- _Your assignment_:
Locate each line in the data below that contains the word "Basket" and copy those lines. Uppercase and lowercase letters count as different.

- _Dataset content_:
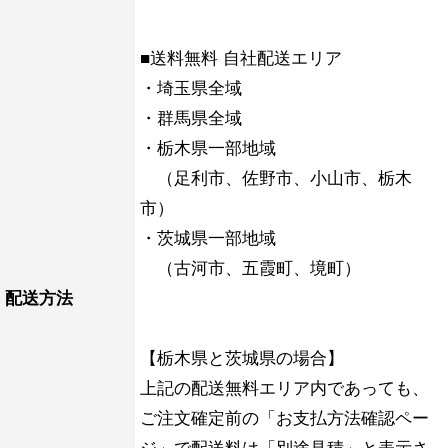
■送料無料 自社配送エリア
・埼玉県全域
・群馬県全域
・栃木県一部地域
（足利市、佐野市、小山市、栃木
市）
・茨城県一部地域
（古河市、五霞町、境町）
配送方法
【栃木県と茨城県の場合】
上記の配送無料エリア内であっても、
ご注文確定前の「お支払方法確認ペー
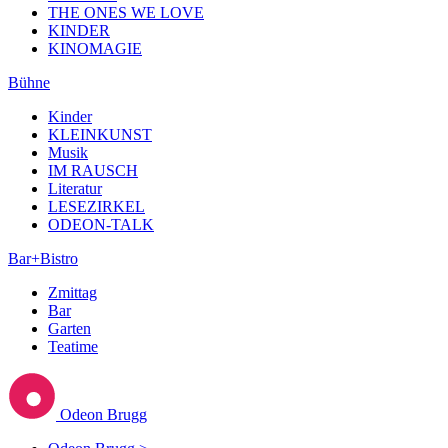
THE ONES WE LOVE
KINDER
KINOMAGIE
Bühne
Kinder
KLEINKUNST
Musik
IM RAUSCH
Literatur
LESEZIRKEL
ODEON-TALK
Bar+Bistro
Zmittag
Bar
Garten
Teatime
Odeon Brugg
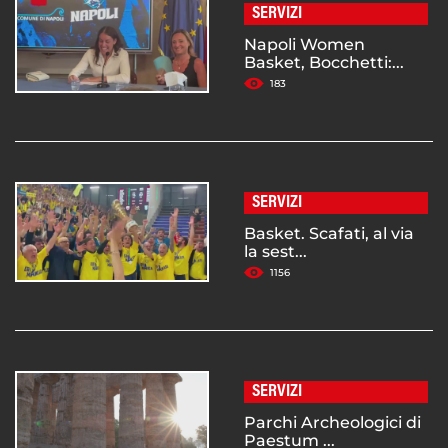
SERVIZI
Napoli Women
Basket, Bocchetti:...
183
SERVIZI
Basket. Scafati, al via
la sest...
1156
SERVIZI
Parchi Archeologici di
Paestum ...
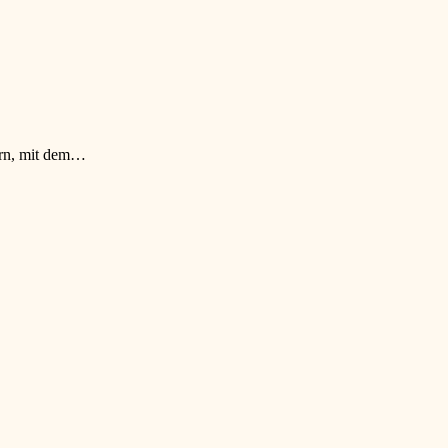
tern, mit dem…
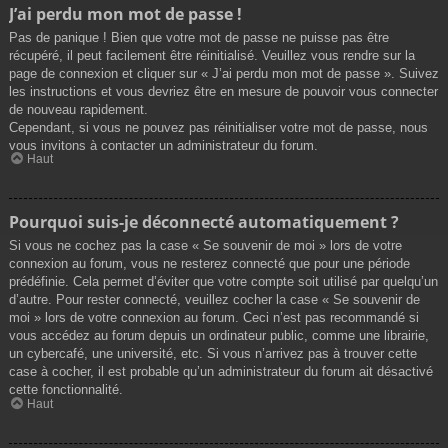
J’ai perdu mon mot de passe !
Pas de panique ! Bien que votre mot de passe ne puisse pas être
récupéré, il peut facilement être réinitialisé. Veuillez vous rendre sur la
page de connexion et cliquer sur « J’ai perdu mon mot de passe ». Suivez
les instructions et vous devriez être en mesure de pouvoir vous connecter
de nouveau rapidement.
Cependant, si vous ne pouvez pas réinitialiser votre mot de passe, nous
vous invitons à contacter un administrateur du forum.
Haut
Pourquoi suis-je déconnecté automatiquement ?
Si vous ne cochez pas la case « Se souvenir de moi » lors de votre
connexion au forum, vous ne resterez connecté que pour une période
prédéfinie. Cela permet d’éviter que votre compte soit utilisé par quelqu’un
d’autre. Pour rester connecté, veuillez cocher la case « Se souvenir de
moi » lors de votre connexion au forum. Ceci n’est pas recommandé si
vous accédez au forum depuis un ordinateur public, comme une librairie,
un cybercafé, une université, etc. Si vous n’arrivez pas à trouver cette
case à cocher, il est probable qu’un administrateur du forum ait désactivé
cette fonctionnalité.
Haut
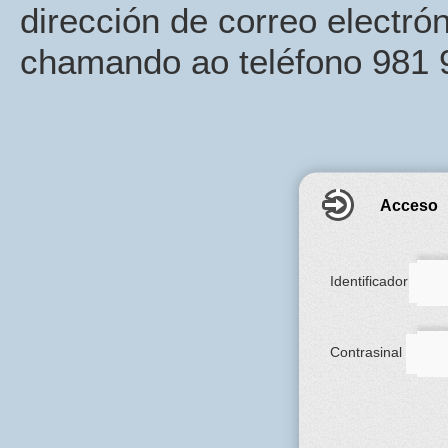
dirección de correo electr
chamando ao teléfono 981 9
Acceso
Identificador
Contrasinal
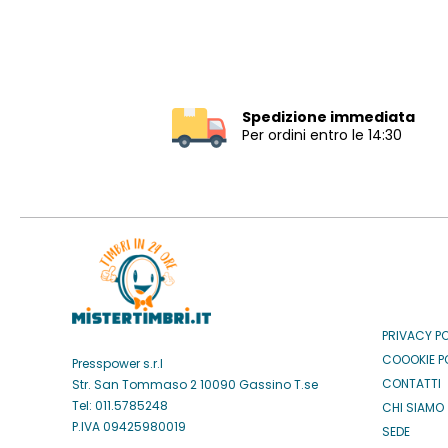
Spedizione immediata
Per ordini entro le 14:30
PRIVACY P
COOOKIE P
Presspower s.r.l
CONTATTI
Str. San Tommaso 2 10090 Gassino T.se
Tel: 011.5785248
CHI SIAMO
P.IVA 09425980019
SEDE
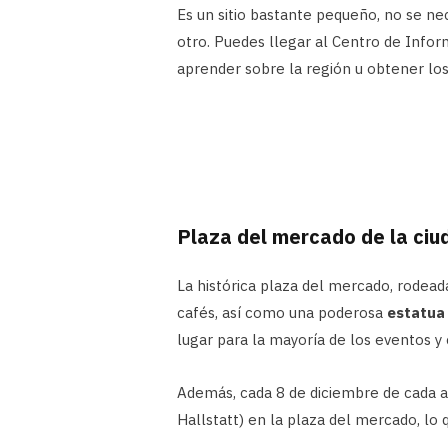
Es un sitio bastante pequeño, no se n
otro. Puedes llegar al Centro de Infor
aprender sobre la región u obtener los 
Plaza del mercado de la ciud
La histórica plaza del mercado, rodead
cafés, así como una poderosa
estatua 
lugar para la mayoría de los eventos y 
Además, cada 8 de diciembre de cada a
Hallstatt) en la plaza del mercado, lo 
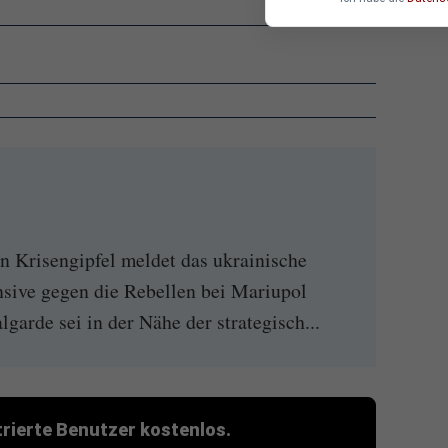
n Krisengipfel meldet das ukrainische
nsive gegen die Rebellen bei Mariupol
garde sei in der Nähe der strategisch...
strierte Benutzer kostenlos.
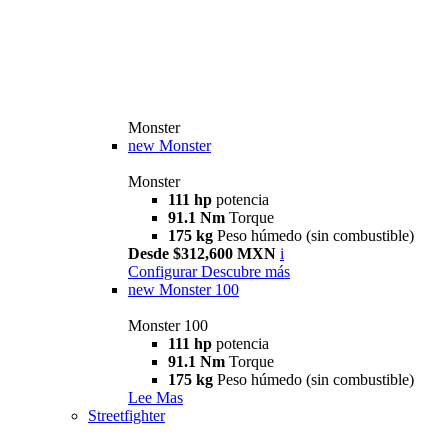
Monster
new
Monster
Monster
111 hp
potencia
91.1 Nm
Torque
175 kg
Peso húmedo (sin combustible)
Desde $312,600 MXN
i
Configurar
Descubre más
new
Monster 100
Monster 100
111 hp
potencia
91.1 Nm
Torque
175 kg
Peso húmedo (sin combustible)
Lee Mas
Streetfighter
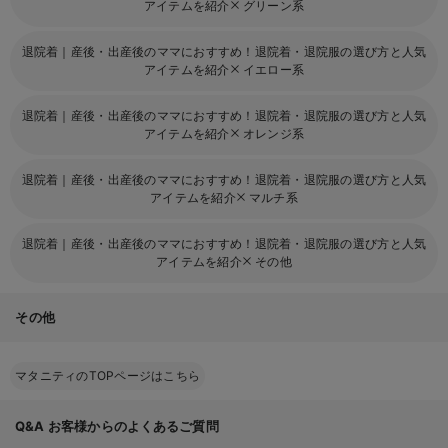
アイテムを紹介
グリーン系
退院着｜産後・出産後のママにおすすめ！退院着・退院服の選び方と人気
アイテムを紹介
イエロー系
退院着｜産後・出産後のママにおすすめ！退院着・退院服の選び方と人気
アイテムを紹介
オレンジ系
退院着｜産後・出産後のママにおすすめ！退院着・退院服の選び方と人気
アイテムを紹介
マルチ系
退院着｜産後・出産後のママにおすすめ！退院着・退院服の選び方と人気
アイテムを紹介
その他
その他
マタニティのTOPページはこちら
Q&A
お客様からのよくあるご質問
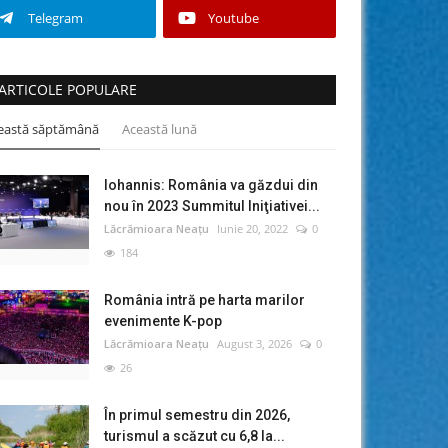
Telegram
Youtube
ARTICOLE POPULARE
eastă săptămână
Această lună
Iohannis: România va găzdui din
nou în 2023 Summitul Iniţiativei...
Lăcrămioara Neațu
Iunie 20, 2022
0
184
România intră pe harta marilor
evenimente K-pop
Lăcrămioara Neațu
August 3, 2026
0
26
În primul semestru din 2026,
turismul a scăzut cu 6,8 la...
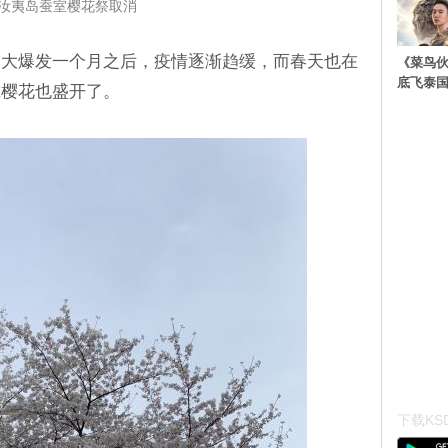
汝夷岛蚕室樱花祭取消
炎大爆发一个月之后，疫情逐渐趋缓，而春天也在
《菜鸟
底飞泰
尔樱花也盛开了。
下载KSD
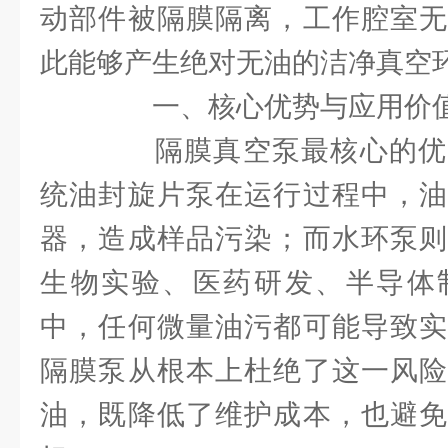
动部件被隔膜隔离，工作腔室无
此能够产生绝对无油的洁净真空
一、核心优势与应用价
隔膜真空泵最核心的优
统油封旋片泵在运行过程中，油
器，造成样品污染；而水环泵则
生物实验、医药研发、半导体
中，任何微量油污都可能导致实
隔膜泵从根本上杜绝了这一风险
油，既降低了维护成本，也避免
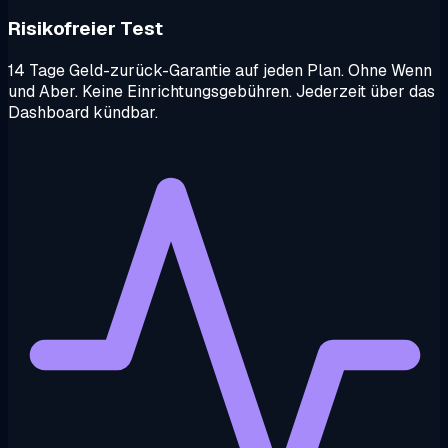
Risikofreier Test
14 Tage Geld-zurück-Garantie auf jeden Plan. Ohne Wenn
und Aber. Keine Einrichtungsgebühren. Jederzeit über das
Dashboard kündbar.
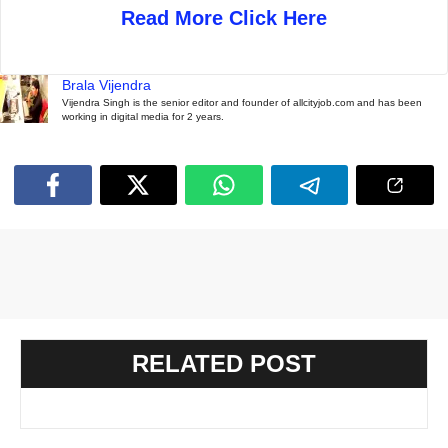
Read More Click Here
Brala Vijendra
Vijendra Singh is the senior editor and founder of allcityjob.com and has been
working in digital media for 2 years.
RELATED POST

- _The answer_:
Basket, Bocchetti:...
Basket. Scafati, al via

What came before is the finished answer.